I have a Linux server that I like very much. It’s at the hart of my home network and it houses all the data and projects I’m working on. My music collection, the podcasts I’ve downloaded, textfiles and scripts I’m working on and so forth.

The downside is that I don’t always have access to these files. I work on a variety of operating systems (A Windows laptop for work, A Mac for my creative splurges and a Linux workstation to fool around with). There are several solutions to “dail in” to your home network of course but somewhere I’ve found SSH to be one of the simplest ways to access remote machines, tunnel traffic and … access files.

Sometimes you want remote files to behave like local ones.
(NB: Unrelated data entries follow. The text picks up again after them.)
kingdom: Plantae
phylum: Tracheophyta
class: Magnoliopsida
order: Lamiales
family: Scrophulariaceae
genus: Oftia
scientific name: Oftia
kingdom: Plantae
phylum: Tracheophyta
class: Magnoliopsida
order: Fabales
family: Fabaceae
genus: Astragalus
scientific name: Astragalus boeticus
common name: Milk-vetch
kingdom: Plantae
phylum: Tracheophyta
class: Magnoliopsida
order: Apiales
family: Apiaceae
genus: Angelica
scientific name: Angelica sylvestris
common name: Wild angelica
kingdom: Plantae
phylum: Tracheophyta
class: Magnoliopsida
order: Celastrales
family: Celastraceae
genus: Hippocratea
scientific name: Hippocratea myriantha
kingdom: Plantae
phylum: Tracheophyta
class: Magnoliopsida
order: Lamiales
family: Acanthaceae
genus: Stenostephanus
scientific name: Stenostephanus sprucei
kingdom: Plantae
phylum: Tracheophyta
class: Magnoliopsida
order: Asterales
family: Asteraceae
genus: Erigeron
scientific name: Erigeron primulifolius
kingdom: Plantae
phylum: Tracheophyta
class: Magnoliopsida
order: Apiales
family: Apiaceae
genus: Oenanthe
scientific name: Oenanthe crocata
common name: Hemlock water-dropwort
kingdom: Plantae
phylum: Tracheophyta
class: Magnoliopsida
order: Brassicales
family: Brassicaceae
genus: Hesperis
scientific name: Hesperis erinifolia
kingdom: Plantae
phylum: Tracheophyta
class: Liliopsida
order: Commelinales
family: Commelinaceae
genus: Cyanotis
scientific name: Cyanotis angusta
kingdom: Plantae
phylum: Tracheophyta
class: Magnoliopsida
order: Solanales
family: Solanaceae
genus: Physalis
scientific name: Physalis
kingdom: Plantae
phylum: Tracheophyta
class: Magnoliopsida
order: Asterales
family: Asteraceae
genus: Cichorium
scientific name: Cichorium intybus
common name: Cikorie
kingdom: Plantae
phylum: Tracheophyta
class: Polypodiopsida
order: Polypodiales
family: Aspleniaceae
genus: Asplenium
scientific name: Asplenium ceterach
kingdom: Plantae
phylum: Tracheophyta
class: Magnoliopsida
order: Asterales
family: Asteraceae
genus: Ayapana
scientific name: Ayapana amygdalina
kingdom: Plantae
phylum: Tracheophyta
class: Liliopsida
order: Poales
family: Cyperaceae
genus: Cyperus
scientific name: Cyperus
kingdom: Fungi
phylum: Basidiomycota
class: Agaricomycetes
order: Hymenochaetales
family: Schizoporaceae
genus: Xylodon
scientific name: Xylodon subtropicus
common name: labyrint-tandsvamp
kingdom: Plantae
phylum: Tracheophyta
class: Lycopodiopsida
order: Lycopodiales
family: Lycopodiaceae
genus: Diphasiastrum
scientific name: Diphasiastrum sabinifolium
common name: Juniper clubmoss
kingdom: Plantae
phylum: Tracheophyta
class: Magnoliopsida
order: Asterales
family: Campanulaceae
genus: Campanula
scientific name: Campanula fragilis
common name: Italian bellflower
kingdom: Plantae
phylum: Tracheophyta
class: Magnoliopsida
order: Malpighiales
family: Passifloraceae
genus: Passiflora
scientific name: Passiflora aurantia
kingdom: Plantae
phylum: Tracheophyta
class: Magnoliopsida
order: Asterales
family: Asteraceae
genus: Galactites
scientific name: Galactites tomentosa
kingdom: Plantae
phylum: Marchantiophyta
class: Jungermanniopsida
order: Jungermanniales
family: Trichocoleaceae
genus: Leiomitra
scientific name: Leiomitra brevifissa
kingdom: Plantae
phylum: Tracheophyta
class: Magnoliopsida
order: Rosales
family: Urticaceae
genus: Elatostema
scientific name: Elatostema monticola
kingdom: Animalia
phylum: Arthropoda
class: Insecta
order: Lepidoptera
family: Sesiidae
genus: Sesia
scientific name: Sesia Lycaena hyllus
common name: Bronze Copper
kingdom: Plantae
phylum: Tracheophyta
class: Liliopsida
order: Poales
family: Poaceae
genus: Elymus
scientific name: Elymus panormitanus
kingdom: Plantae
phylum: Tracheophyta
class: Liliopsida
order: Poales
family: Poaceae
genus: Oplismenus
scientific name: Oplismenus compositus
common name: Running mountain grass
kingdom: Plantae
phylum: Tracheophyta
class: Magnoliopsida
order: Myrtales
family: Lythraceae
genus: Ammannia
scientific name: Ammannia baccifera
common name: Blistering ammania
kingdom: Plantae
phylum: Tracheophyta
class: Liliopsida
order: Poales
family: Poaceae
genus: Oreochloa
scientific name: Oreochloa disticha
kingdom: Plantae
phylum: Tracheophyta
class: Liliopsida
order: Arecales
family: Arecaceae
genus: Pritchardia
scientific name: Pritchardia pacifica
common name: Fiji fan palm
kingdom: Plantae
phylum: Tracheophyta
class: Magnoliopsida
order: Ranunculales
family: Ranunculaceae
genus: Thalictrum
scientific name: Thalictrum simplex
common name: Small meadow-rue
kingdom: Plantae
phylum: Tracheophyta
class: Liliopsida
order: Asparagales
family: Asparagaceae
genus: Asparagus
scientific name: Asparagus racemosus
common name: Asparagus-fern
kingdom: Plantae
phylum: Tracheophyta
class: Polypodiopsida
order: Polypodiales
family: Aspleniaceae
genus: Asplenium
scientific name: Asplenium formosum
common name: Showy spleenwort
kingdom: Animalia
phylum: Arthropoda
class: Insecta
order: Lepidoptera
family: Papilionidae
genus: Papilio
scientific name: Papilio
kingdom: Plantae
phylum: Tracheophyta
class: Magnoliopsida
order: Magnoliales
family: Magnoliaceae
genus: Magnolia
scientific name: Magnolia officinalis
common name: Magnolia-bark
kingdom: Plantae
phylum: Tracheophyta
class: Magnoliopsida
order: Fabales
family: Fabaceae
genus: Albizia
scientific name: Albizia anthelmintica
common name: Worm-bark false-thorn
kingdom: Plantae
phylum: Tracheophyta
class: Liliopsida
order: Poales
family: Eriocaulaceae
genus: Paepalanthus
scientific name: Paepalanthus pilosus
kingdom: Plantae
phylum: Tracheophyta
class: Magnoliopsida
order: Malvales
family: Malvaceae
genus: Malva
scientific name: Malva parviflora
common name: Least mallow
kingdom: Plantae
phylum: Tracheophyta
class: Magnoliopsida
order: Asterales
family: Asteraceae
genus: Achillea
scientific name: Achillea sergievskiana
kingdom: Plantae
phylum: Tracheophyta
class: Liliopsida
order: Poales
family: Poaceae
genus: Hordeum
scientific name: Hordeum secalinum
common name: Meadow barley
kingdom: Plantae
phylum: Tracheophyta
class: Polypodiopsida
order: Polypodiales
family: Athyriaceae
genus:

The problem is that sometimes you want to have your remote files and folders behave just like your local files and folders, without having to worry about vpn’s, netbios or FQDN names of certain files. You just want the data on your remote machine to act like data on your local one. Enter SSHFS.

SSHFS is based on SSH, a simple elegant and secure protocol that not only lets you connect to a remote server to run commands in a terminal environment, it’s also a pretty good poor-mans VPN you can tunnel all your tcraffic through (via SSHuttle). It’s also good to copy over files via secure ftp (with Filezilla for example). But copying files back and forth isn’t handy. You want real-time access to the juice man. Let’s get you fixed up and mount your remote linux folders, natively into your filesystem on Windows, Mac and Linux.

SSHFS on a Linux client.

SSHFS on Linux
On your Linux client you need to install sshfs
sudo apt instal sshfs

sudo apt instal sshfs

Then you create a directory on your local machine where you want to mound the files
Once installed you connect to your remote machine with the command

sshfs username@remotemachine:/directoryonremotemachine /directoryonlocalmachine

SSHFS from a MacOs client.

SSHFS on Mac
MacOs does not have sshfs capabilities by default but these can easily be installed via Brew
When brew is installed you can install sshfs with the brew command.
To mount your remote directory just use the same command as on Linux/

 brew install sshfs 
sshfs username@remotemachine:/directoryonremotemachine /directoryonlocalmachine

SSHFS from a Windows Machine

That also works but it does require a little more work to get it done AND Windows won’t let you mount to a folder nativey but points you to a driveletter instead.

First off install the following two applications:
sshfs-win
WinFsp

Next all you need to do is open a command line window and enter the following command.
net use .<yourdrive>: \sshfs\yourusename@remotehost….\directorystartingfromroot

 net use x: \sshfs\me@thedeathstar.empire....\deathstarplans R3belsRscumm 

In the end.

At the end of the day using SSHFS is a great way to quickly access files on a remote Linux system while having the files and folders integrated into the filestructure of whatever operating system you use. The additional encryption provided by SSH gives you good security. Both on Linux and on the mac you will be asked to authenticate with your password. If you don’t want to do that you setup ssh key exchange (see here) on how that is done. You can enter the commands in a script that you can just run (like a logon script).


Beware then when you are doing this on Windows your logon script might contain your login and your password for the remote system in clear text. So keep that somewhere safe.